AIM OF THE EXERCISE
The stretch from the line with "Du, Y.; Roh, D.S.;" through the line with "Xiong, S.; Kumar, A.;" in the records below: write it out exactly, and nothing else.

(Page-level text extractions)
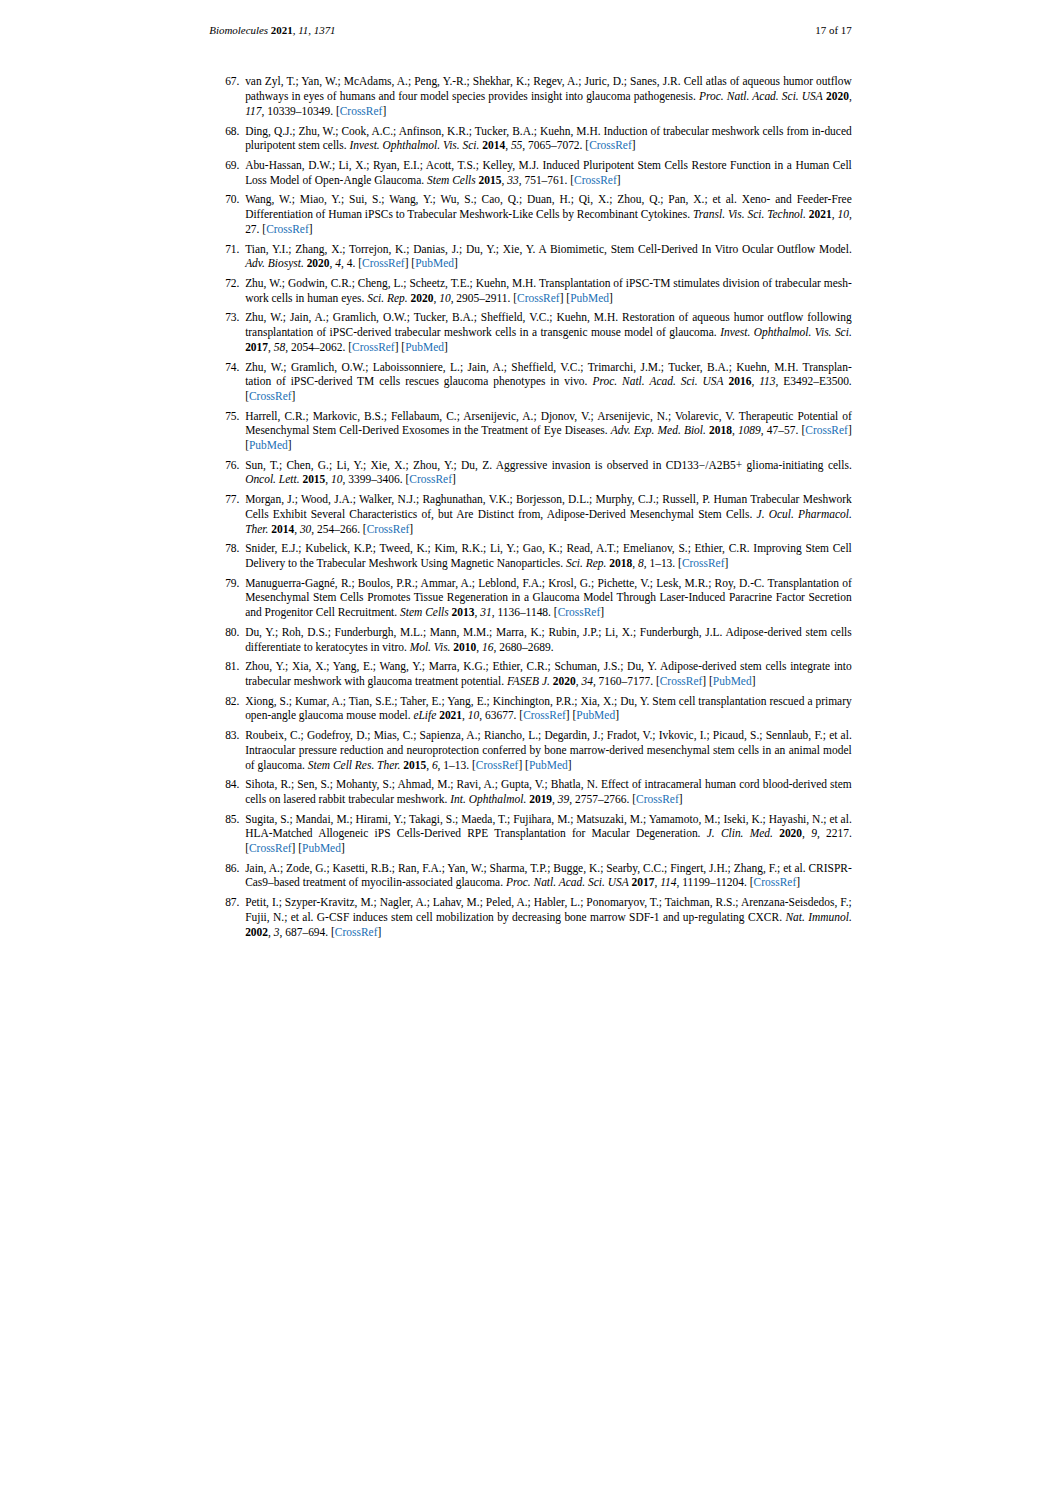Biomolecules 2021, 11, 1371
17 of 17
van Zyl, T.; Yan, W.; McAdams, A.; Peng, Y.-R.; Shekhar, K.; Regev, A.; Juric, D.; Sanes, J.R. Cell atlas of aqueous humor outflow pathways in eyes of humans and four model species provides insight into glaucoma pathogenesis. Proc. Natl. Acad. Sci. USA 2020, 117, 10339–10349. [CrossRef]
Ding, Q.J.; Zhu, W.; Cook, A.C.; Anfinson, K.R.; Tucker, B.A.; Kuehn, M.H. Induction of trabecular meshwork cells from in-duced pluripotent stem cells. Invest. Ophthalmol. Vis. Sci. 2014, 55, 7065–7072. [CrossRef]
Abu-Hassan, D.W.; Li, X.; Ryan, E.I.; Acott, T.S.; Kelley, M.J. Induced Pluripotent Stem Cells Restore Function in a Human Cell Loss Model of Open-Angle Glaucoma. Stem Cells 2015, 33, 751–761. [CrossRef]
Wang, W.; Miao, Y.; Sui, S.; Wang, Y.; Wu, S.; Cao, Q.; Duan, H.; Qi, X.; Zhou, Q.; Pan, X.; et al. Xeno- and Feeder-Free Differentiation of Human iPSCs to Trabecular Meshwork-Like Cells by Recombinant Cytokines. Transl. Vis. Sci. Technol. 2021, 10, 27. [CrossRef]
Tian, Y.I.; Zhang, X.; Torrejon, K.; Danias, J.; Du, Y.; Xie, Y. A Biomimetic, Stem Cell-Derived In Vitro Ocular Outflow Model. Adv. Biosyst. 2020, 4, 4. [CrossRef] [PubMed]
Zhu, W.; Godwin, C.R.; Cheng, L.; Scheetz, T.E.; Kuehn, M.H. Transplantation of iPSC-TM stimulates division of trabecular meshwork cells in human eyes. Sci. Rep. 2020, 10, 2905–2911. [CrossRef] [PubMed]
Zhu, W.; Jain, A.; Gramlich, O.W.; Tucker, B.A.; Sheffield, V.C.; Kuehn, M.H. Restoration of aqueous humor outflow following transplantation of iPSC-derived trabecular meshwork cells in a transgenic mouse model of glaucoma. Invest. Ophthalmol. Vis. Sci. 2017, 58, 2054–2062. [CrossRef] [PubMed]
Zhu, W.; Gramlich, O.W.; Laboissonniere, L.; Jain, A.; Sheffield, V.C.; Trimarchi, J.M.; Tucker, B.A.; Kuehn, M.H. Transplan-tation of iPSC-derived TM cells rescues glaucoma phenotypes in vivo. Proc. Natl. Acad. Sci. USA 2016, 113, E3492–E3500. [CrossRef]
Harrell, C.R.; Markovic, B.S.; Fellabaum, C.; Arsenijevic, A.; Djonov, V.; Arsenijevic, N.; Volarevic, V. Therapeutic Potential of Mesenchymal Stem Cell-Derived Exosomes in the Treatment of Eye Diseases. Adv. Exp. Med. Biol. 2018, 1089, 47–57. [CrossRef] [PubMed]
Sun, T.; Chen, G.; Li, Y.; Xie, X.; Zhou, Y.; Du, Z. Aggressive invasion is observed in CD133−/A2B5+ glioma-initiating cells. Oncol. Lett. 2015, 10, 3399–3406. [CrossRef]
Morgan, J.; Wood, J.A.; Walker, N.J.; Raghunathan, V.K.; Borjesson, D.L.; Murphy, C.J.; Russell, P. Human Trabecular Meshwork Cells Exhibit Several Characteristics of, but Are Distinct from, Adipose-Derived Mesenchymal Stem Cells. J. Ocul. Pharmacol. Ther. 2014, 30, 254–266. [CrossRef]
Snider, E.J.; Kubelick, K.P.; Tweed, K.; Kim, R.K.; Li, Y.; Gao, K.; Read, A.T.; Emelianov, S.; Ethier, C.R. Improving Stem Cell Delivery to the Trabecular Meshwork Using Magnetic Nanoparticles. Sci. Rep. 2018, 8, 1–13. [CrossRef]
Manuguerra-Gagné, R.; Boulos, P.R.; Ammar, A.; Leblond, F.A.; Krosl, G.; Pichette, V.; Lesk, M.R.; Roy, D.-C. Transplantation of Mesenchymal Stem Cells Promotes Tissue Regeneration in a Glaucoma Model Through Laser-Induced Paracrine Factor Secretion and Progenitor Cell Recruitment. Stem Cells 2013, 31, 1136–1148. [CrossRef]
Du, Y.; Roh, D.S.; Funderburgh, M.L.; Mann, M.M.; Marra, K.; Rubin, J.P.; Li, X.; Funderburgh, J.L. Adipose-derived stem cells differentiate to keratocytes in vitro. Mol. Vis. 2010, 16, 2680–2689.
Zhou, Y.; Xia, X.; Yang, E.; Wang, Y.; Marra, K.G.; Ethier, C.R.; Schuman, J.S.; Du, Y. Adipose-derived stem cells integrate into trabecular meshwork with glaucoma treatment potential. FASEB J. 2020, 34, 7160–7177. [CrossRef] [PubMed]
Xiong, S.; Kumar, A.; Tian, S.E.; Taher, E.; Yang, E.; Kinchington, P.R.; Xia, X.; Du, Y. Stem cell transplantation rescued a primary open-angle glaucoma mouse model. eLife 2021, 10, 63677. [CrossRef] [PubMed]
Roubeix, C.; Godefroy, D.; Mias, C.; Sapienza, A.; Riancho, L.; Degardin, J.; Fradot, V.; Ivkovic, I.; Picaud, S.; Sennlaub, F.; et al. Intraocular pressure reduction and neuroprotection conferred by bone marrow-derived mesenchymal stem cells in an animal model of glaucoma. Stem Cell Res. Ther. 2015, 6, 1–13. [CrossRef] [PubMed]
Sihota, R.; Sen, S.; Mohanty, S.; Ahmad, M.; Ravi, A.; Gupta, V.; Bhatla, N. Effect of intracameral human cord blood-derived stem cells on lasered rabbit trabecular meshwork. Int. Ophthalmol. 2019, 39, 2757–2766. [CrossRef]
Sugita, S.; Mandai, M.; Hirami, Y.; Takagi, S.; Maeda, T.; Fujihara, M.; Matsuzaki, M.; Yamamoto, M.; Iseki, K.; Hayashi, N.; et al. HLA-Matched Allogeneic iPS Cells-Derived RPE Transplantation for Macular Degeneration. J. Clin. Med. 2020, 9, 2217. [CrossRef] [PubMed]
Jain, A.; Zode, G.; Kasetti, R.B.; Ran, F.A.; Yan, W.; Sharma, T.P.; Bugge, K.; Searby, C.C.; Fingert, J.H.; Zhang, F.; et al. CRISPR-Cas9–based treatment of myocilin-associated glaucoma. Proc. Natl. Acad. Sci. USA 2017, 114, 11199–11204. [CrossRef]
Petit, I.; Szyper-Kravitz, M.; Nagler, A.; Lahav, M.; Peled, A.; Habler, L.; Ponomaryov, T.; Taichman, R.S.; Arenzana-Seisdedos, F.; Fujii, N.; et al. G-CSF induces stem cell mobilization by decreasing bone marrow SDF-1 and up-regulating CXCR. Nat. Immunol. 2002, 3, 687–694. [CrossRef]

--

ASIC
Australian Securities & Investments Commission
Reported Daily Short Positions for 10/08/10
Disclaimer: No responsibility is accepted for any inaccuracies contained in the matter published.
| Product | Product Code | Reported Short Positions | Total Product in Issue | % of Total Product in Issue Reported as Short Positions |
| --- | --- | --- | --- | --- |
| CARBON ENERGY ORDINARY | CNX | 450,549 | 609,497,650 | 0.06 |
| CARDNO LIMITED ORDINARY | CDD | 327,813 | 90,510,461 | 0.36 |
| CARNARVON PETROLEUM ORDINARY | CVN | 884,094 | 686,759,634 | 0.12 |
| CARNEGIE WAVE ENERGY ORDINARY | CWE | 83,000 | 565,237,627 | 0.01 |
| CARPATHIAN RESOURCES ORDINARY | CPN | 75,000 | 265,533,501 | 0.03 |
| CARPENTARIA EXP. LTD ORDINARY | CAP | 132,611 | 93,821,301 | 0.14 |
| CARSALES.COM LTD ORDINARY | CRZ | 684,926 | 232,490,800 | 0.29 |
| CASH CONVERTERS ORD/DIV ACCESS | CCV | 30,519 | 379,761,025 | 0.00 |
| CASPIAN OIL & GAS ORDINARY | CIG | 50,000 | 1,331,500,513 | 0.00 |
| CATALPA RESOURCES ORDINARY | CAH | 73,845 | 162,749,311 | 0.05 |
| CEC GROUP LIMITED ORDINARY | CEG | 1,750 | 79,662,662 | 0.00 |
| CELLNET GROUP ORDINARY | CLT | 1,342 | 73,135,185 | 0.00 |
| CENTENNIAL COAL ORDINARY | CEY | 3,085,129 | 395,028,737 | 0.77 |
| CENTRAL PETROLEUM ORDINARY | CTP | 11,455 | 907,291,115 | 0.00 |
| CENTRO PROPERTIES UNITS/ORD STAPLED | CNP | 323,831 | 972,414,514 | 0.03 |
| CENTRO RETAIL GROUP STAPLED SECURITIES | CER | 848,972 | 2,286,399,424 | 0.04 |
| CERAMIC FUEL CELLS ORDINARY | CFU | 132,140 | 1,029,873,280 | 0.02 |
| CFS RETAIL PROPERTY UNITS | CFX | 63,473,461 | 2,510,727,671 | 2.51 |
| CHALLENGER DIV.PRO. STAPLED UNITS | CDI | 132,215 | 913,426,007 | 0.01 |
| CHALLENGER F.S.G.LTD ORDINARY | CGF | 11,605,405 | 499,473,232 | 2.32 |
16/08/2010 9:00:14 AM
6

EXERCISE SOLUTION
Du, Y.; Roh, D.S.; Funderburgh, M.L.; Mann, M.M.; Marra, K.; Rubin, J.P.; Li, X.; Funderburgh, J.L. Adipose-derived stem cells differentiate to keratocytes in vitro. Mol. Vis. 2010, 16, 2680–2689.
Zhou, Y.; Xia, X.; Yang, E.; Wang, Y.; Marra, K.G.; Ethier, C.R.; Schuman, J.S.; Du, Y. Adipose-derived stem cells integrate into trabecular meshwork with glaucoma treatment potential. FASEB J. 2020, 34, 7160–7177. [CrossRef] [PubMed]
Xiong, S.; Kumar, A.; Tian, S.E.; Taher, E.; Yang, E.; Kinchington, P.R.; Xia, X.; Du, Y. Stem cell transplantation rescued a primary open-angle glaucoma mouse model. eLife 2021, 10, 63677. [CrossRef] [PubMed]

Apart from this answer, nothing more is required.